CVE-2025-66516

Name of the Vulnerable Software and Affected Versions tika-core versions 1.13 through 3.2.1 tika-parser-pdf-module versions 2.0.0 through 3.2.1 tika-parsers versions 1.13 through 1.28.5

Description Apache Tika incorrectly handles XML external entities when parsing XFA (XML Forms Architecture) content embedded in PDF files. This allows a remote attacker to perform XML External Entity (XXE) injection by using a crafted XFA file inside a PDF. The issue stems from the XML parser in tika-core failing to restrict external XML references. Successful exploitation can lead to local file disclosure, Server-Side Request Forgery (SSRF), Denial of Service (DoS), or remote code execution in certain exploit chains.

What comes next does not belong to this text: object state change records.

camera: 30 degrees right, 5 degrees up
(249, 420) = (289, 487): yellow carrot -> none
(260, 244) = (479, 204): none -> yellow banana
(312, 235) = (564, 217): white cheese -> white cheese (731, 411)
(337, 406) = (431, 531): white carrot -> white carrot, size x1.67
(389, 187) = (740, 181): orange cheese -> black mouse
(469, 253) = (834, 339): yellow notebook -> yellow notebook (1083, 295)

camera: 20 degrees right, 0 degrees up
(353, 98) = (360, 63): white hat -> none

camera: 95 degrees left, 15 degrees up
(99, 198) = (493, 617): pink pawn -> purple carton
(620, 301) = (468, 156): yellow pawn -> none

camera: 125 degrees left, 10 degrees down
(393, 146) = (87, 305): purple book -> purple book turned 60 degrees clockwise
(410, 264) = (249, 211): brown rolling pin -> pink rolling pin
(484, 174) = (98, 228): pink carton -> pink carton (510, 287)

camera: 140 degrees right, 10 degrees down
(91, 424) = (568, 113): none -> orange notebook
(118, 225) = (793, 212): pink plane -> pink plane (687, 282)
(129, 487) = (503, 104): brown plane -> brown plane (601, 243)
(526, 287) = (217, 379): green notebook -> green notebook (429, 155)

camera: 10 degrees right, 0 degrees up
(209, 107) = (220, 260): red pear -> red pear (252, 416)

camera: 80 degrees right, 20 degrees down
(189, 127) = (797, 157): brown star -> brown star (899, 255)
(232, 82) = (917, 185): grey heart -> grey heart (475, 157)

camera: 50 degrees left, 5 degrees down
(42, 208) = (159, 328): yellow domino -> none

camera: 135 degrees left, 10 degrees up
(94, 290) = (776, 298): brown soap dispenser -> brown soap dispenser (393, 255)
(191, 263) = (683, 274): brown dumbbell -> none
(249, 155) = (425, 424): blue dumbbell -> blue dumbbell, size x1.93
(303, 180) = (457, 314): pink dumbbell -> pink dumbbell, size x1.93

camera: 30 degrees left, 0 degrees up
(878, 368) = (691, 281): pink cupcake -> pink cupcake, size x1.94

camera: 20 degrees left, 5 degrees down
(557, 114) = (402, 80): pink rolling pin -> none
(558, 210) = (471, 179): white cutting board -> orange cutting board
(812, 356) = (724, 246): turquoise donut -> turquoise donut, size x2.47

The vulnerability affects embedded Tika deployments using the default JDK StAX parser. Approximately 200 hosts in the RuNet segment are identified as using Apache Tika, with an estimated 95% being vulnerable.

Recommendations Update tika-core, tika-parser-pdf-module, and tika-parsers to version 3.2.2. As a temporary workaround, disable or restrict the processing of XFA-PDF files. Isolate Tika processes using a sandbox, restrict file system access permissions, and prohibit outgoing network requests.